The function you are interested in is pynet.d2.run_contact_detection(py_elements, py_interaction_function, py_simulation_parameters) (and you should check out the classes Element and SimulationParameters at the same level if you want it to throw less errors - look in the file at archive-root/pynet/d2/__init__.py to see the class implementations, they're trivial data holders with useful constructors.)
(I will update this answer with a public mercurial repo when the code is ready for more general release...)
Your solution is okay, but one clear problem is that you're getting dark regions despite there being a point right in the middle of them.
I would instead center an n-dimensional Gaussian on each point and evaluate the sum over each point you want to display. To reduce it to linear time in the common case, use query_ball_point to consider only points within a couple standard deviations.
If you find that he KDTree is really slow, why not call query_ball_point once every five pixels with a slightly larger threshold? It doesn't hurt too much to evaluate a few too many Gaussians.
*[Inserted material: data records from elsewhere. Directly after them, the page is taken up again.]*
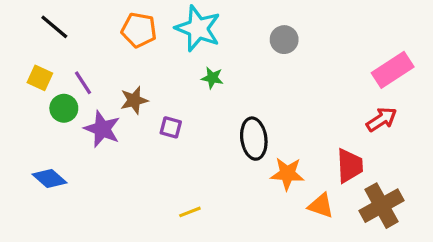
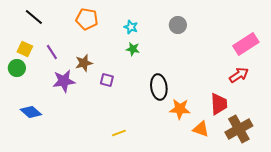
cyan star: (198, 28) -> (131, 27), moved, size x0.5
green circle: (64, 108) -> (17, 68), moved
purple star: (102, 129) -> (64, 81), turned -30

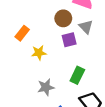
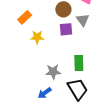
green rectangle: (77, 75) -> (79, 63), moved, turned -35
gray star: (46, 87) -> (53, 72), moved

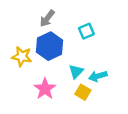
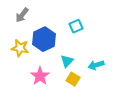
gray arrow: (47, 18) -> (22, 15), moved
cyan arrow: (98, 76) -> (96, 65), moved

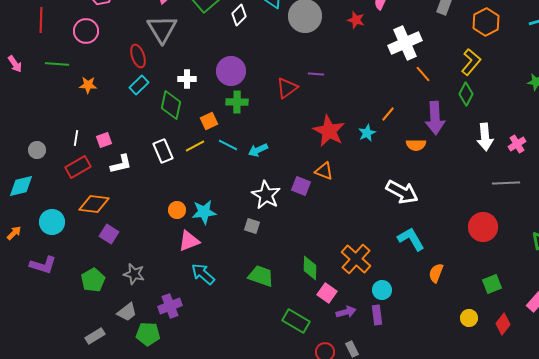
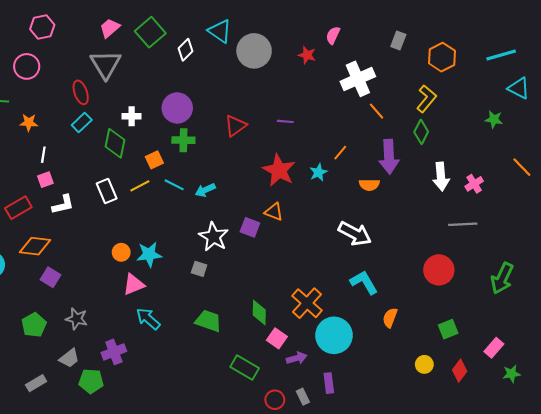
purple line: (316, 74) -> (285, 121), moved
white line: (76, 138) -> (43, 155), moved
cyan circle: (382, 290) -> (334, 335), size x1.8
purple rectangle: (377, 315) -> (329, 383), moved

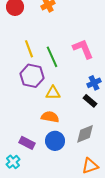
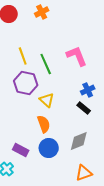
yellow triangle: (53, 93) -> (47, 100), turned 42
orange semicircle: (50, 117) -> (44, 124), turned 60

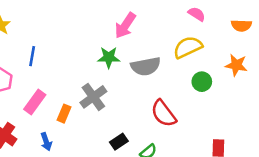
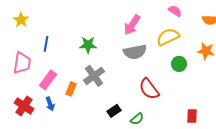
pink arrow: (125, 26) -> (132, 25), moved
green star: (109, 57) -> (88, 45), moved
blue arrow: (46, 142) -> (50, 104), moved

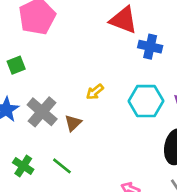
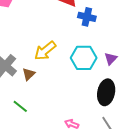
yellow arrow: (95, 92) -> (45, 51), size x1.6

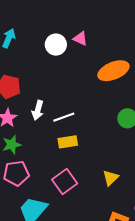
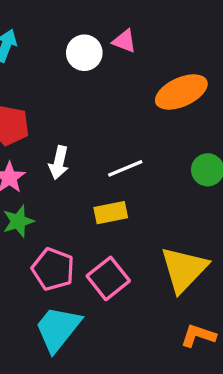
white line: (64, 117) -> (125, 168), moved
pink pentagon: (16, 173) -> (53, 269), moved, turned 30
yellow triangle: (111, 178) -> (184, 269), size x1.8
You can do this with a 2D, separable convolution (scipy.ndimage.convolve1d) of your original image with a gaussian shaped kernel. With an image size of MxM and a filter size of P, the complexity is O(PM^2) using separable filtering. The "Big-Oh" complexity is no doubt greater, but you can take advantage of numpy's efficient array operations which should greatly speed up your calculations.
Just a note, the histogram2d function should work fine for this. Did you play around with different bin sizes? Your initial histogram2d plot seems to just use the default bin sizes... but there's no reason to expect the default sizes to give you the representation you want. Having said that, many of the other solutions are impressive too.